Thinking about buying a car? Try calling an exterminator.
Truly Nolen Pest Control's trademark "Mouse Cars" are a ubiquitous sight in the Old Pueblo, as are the company's vintage automobiles, which pop up in parking lots and car shows across the city.
But it's not just smart advertising. They're also for sale.
Truly Nolen, which has its corporate headquarters in Tucson, sells off its fleet vehicles when the company is through with them. The company does an even bigger side business buying and selling those trademark antique cars.
It might be an offbeat way to diversify for a business in the bug-zapping industry, but company executives say Truly Nolen is identified as much with its oddball fleet as it is pest control.

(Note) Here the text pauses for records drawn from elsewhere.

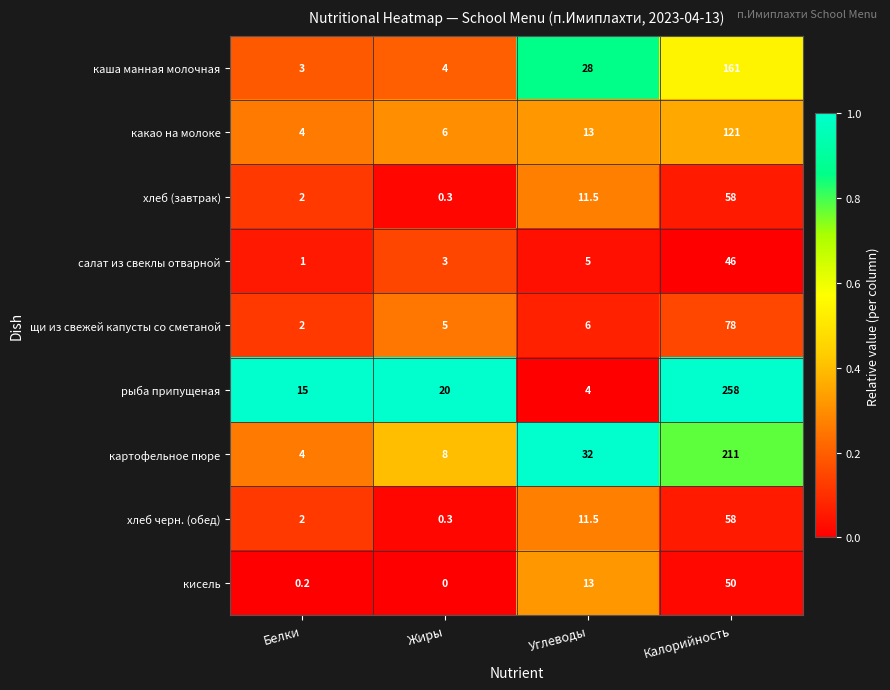

What is the highest value of the рыба припущеная series?

258.0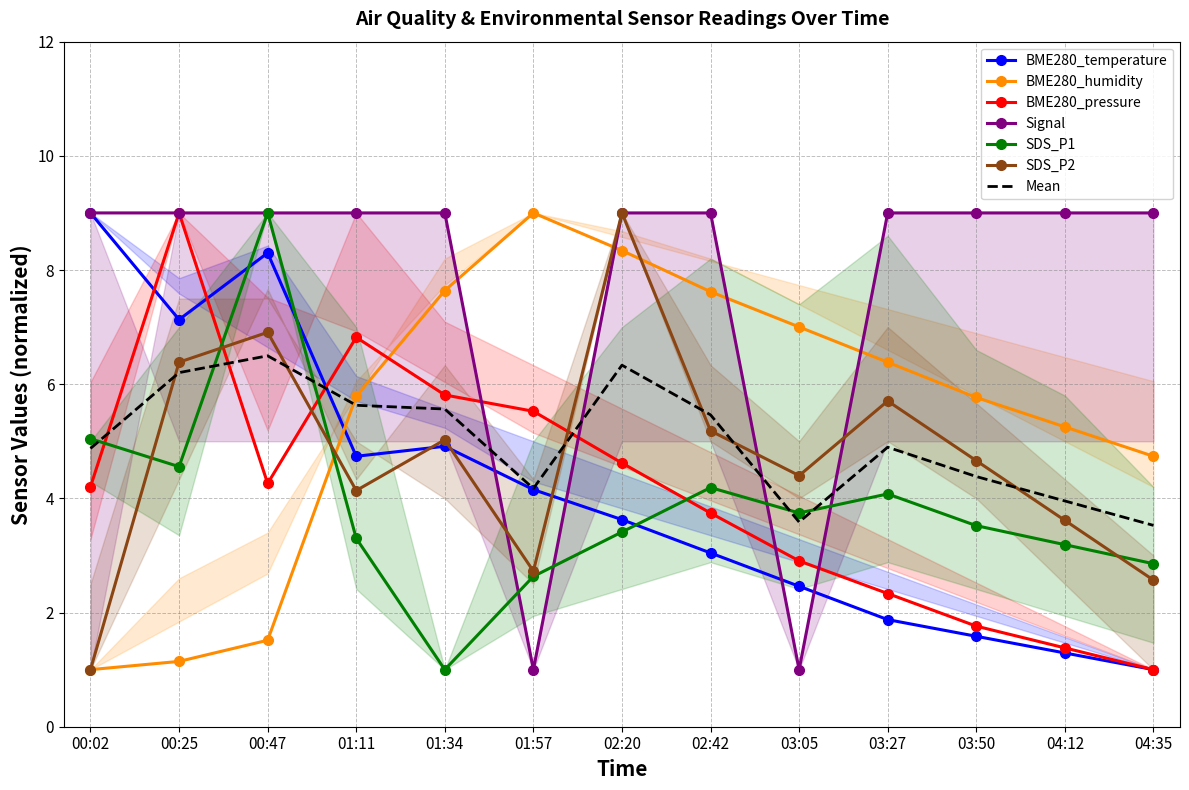

Which series has the largest total across all categories?

Signal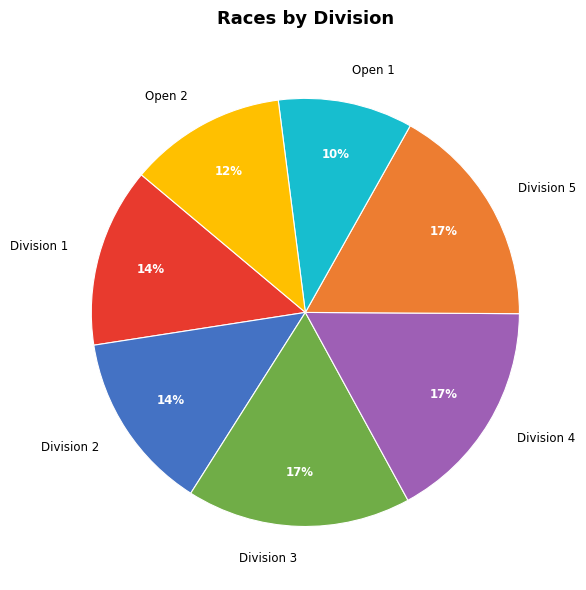

Which category has the smallest portion of the pie?

Open 1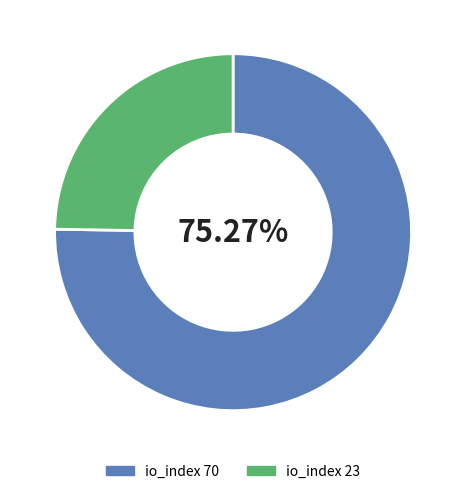

Which slice represents more than half of the pie?

io_index 70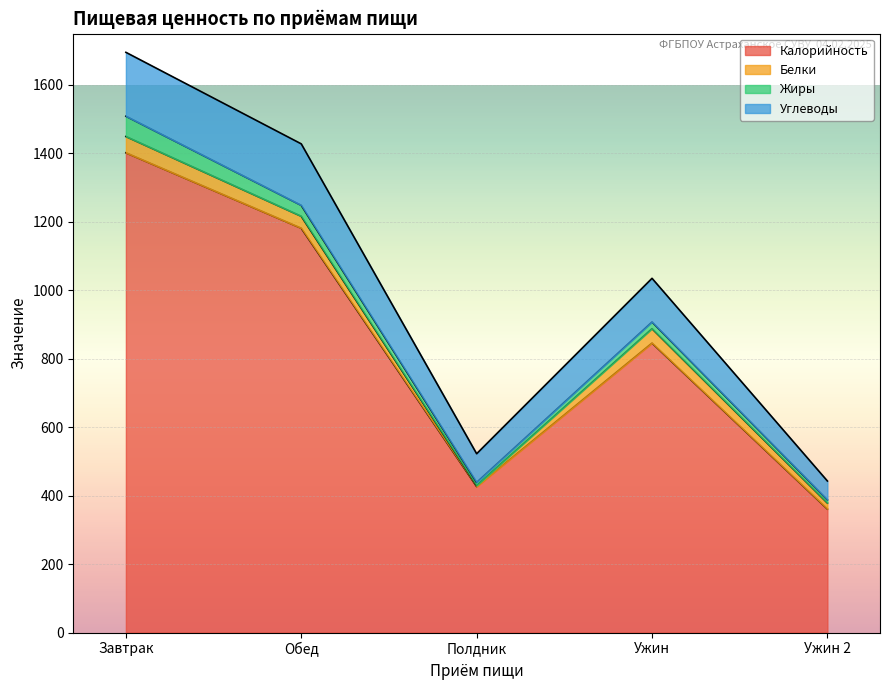

How many values in the Калорийность series are below 846?

2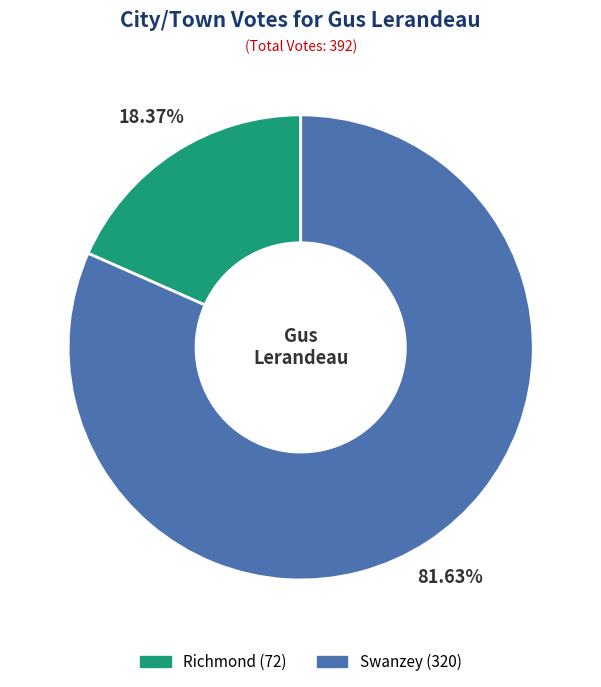

How many segments does this pie chart have?

2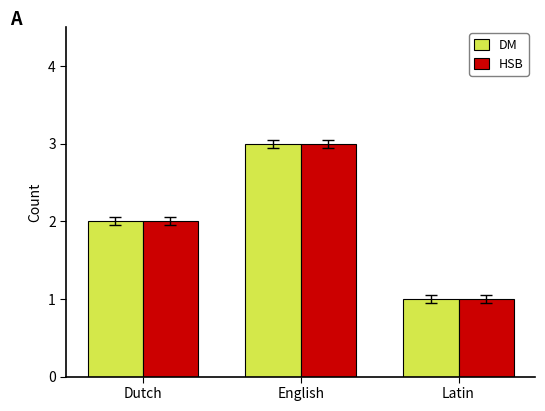

What are all the series names shown in the legend?

DM, HSB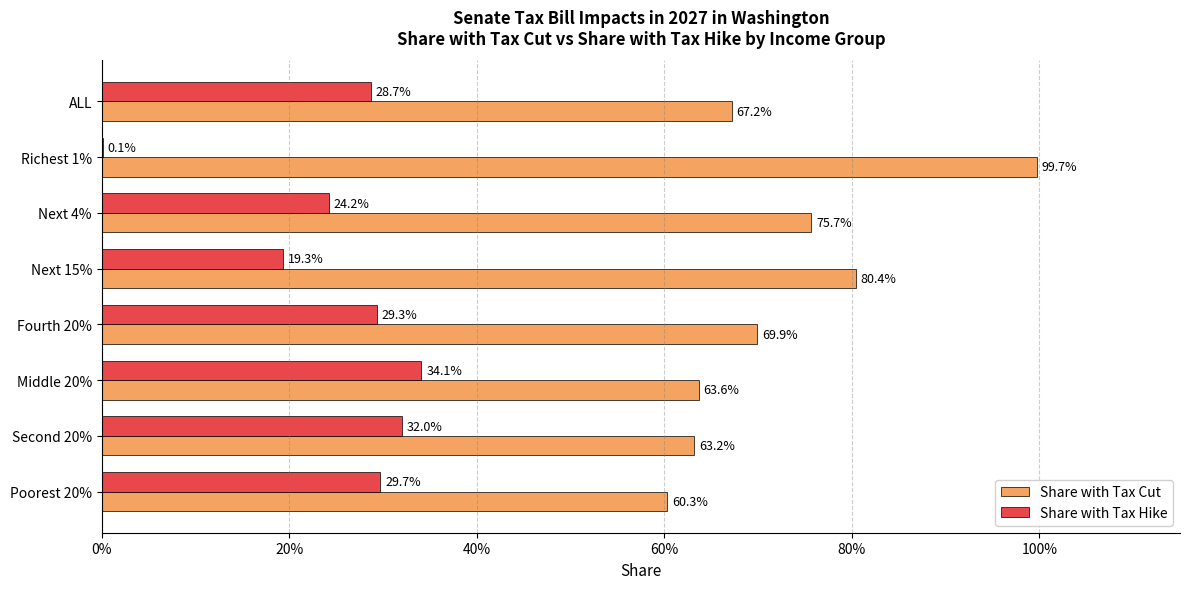

At which category is the sum across all series the highest?

Next 4%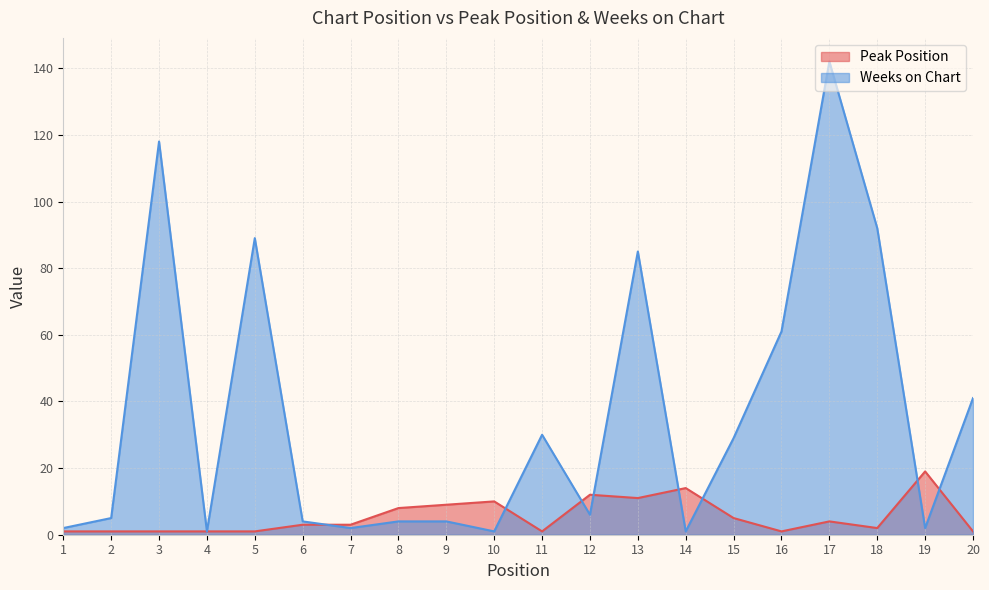

Read the Peak Position value at 14, to the nearest 10.

10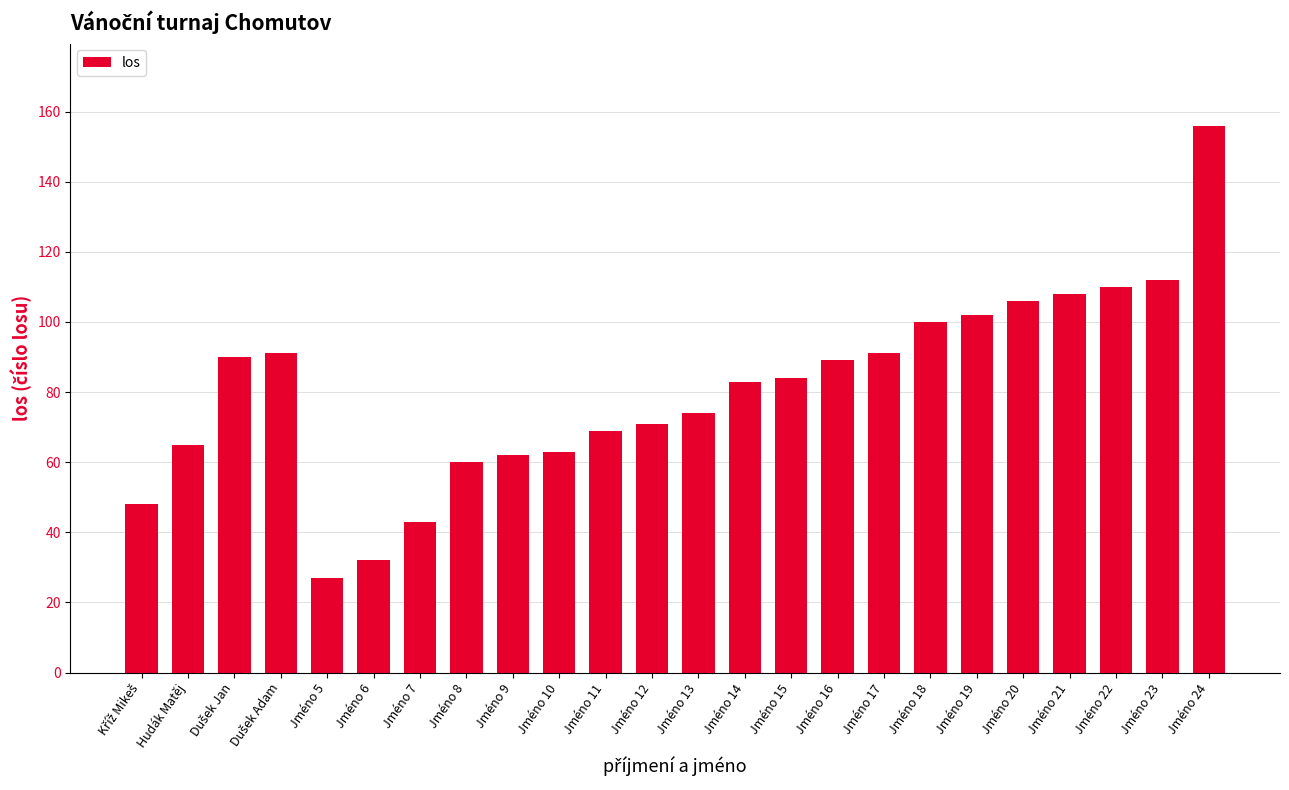

Which has a higher value, Jméno 17 or Jméno 20?

Jméno 20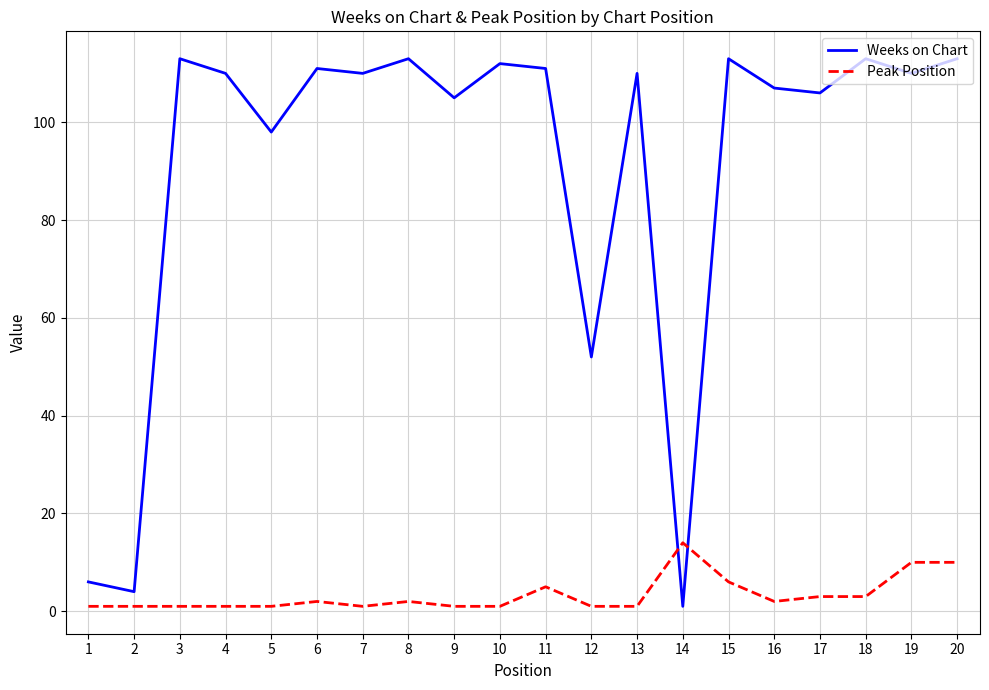

Reading left to right, transcribe all the data shown in this chart.

Weeks on Chart: 6	4	113	110	98	111	110	113	105	112	111	52	110	1	113	107	106	113	110	113
Peak Position: 1	1	1	1	1	2	1	2	1	1	5	1	1	14	6	2	3	3	10	10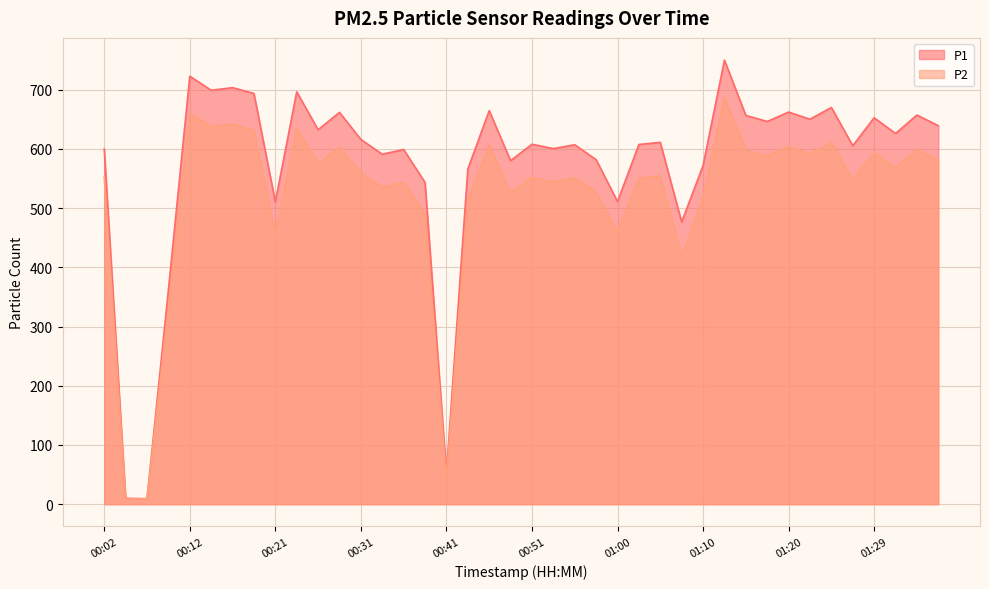

At which label does P2 reach its minimum?

00:07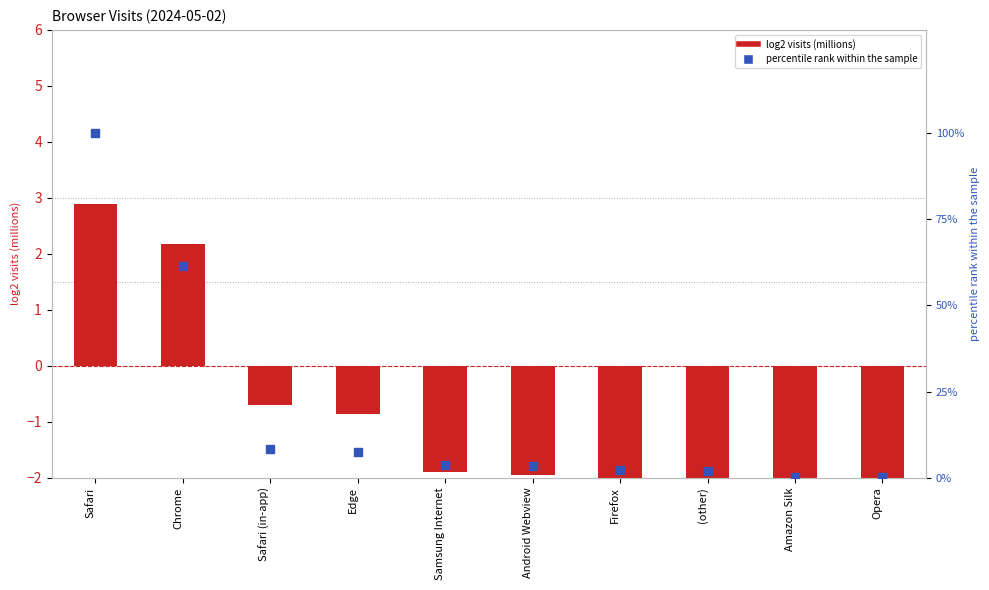

Which series has the largest Y range (max minus min)?

percentile rank within browsers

"When I tell people I work for Truly Nolen, the first thing people ask is about our cars. The next question is usually about the antiques," said Michelle Nolen Senner, the company's head of marketing and advertising.
People are also reading…
The "Mouse Cars" themselves are not for sale in their mousy incarnation, but retired vehicles can be purchased - repainted and ears removed - from the "Buy Cars" section of the company website.
Most purchasers buy them for the parts, Senner said.
But the bulk of Truly Nolen's auto business is done in antique cars. The company owns about 300 classic cars nationwide, including about 40 in Tucson.
The collection itself fluctuates as cars are bought and sold. The company is constantly getting inquiries from people wanting to buy from its collection, as well as people hoping to sell their own classic cars to Truly Nolen, Senner said.
Truly Nolen sells about 20 antiques per year, she said.
The company also maintains its own garage to keep the cars in parade shape.
Ron Pratt, who cleans and details the cars, and keeps them rotating between locations across town, said he gets a lot of questions about Truly Nolen's collection.
"It happens all the time," Pratt said. "I'll stop to get fuel and people will start snapping pictures and be wanting to talk."
The same goes for driving the cars across town. They get a lot of attention.
"People see these cars on the corner, but when you drive past them they're like 'Wow'!" he said. "I think a lot of people think they don't have motors in them."
Company lore says the antiques collection started by accident. Truly Nolen, the company's namesake, and his wife drove older cars when the company was first starting out and, because advertising was tight, Nolen painted every car he owned with the company's name and number.
After leaving one of his cars broken down in a mechanic's parking lot for several days, Nolen realized the car was a billboard no matter where it was sitting. People were calling in, saying they'd seen the car from the road.
So after the business started turning more of a profit, Nolen began acquiring genuine antiques for advertising. Nolen, who lives in Florida, still handles the antiques sales and negotiates the prices himself, Senner said.
"We've been doing this a long time," she said.